Poème symphonique, British Museum

Now how often does one get to hear Ligeti's "joke" Poème symphonique? It came about recently at the British Library. Or rather, it was performed in the old British Library reading room. 100 metronomes arranged neatly on a platform, lit, and poised to commence. After a short introduction, a small team of museum staff flicked the metronomes and the performance started. It was a cacophony of sound echoed by the reading room's unique acoustic. It's strangely mesmerizing and hypnotic. From time to time, some metronomes came together into unison, and then dissipated. It had an organic quality to it. If one ever wondered, it took about 25 minutes until the last remaining metronome on Largo came to a stop. It was fun!

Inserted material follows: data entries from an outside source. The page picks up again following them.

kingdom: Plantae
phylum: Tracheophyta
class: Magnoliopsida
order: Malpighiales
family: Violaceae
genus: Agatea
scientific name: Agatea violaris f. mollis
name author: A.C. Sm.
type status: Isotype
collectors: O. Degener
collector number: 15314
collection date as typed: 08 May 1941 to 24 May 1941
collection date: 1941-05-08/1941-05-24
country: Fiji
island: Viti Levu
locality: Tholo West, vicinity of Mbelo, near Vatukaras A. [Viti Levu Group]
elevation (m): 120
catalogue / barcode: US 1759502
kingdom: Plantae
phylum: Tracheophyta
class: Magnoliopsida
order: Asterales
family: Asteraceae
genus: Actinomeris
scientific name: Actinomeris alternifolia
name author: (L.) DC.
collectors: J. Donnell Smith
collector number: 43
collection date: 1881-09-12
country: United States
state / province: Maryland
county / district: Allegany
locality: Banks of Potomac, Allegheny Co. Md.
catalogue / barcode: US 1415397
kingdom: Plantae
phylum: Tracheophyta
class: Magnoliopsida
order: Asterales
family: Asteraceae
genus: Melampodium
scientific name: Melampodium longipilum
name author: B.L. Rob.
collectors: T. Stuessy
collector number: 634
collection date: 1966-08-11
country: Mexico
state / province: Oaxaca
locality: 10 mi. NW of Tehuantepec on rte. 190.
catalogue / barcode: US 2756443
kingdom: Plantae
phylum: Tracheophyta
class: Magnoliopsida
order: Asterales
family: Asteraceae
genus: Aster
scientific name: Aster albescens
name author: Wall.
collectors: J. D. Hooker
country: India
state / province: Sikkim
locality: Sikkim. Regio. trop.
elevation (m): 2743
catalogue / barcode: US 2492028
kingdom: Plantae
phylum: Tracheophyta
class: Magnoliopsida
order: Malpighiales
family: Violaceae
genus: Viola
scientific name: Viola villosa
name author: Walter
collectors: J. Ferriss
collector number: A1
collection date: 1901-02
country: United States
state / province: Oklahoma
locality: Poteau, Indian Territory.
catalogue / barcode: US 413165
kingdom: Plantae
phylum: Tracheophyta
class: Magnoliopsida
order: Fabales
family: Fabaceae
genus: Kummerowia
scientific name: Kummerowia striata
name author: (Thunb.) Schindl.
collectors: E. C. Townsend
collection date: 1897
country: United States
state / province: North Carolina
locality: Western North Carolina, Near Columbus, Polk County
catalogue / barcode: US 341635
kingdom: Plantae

Lady Macbeth of the Mtsensk District, the Royal Opera

This was a great revival of the 2004 Richard Jones production of Lady Macbeth of the Mtsensk District for the Royal Opera. The production hadn't aged and felt relevant. Eva-Maria Westbroek was a fantastic Katerina - taking the lead in this credible and crazy story of a small Soviet town. Brandon Jovanovich's portrayal of Sergey was cool and boyish, complimenting the lead. I loved John Tomlinson's boorish Boris - no doubt he enjoyed being mischievous, stomping around and terrorizing everyone on stage!



This probably wasn't Pappano's native territory - but he brought the subtle ironies in the score out, helped by the farting extra brass section in the boxes. What if Shostakovoch wrote more operas? We would never know.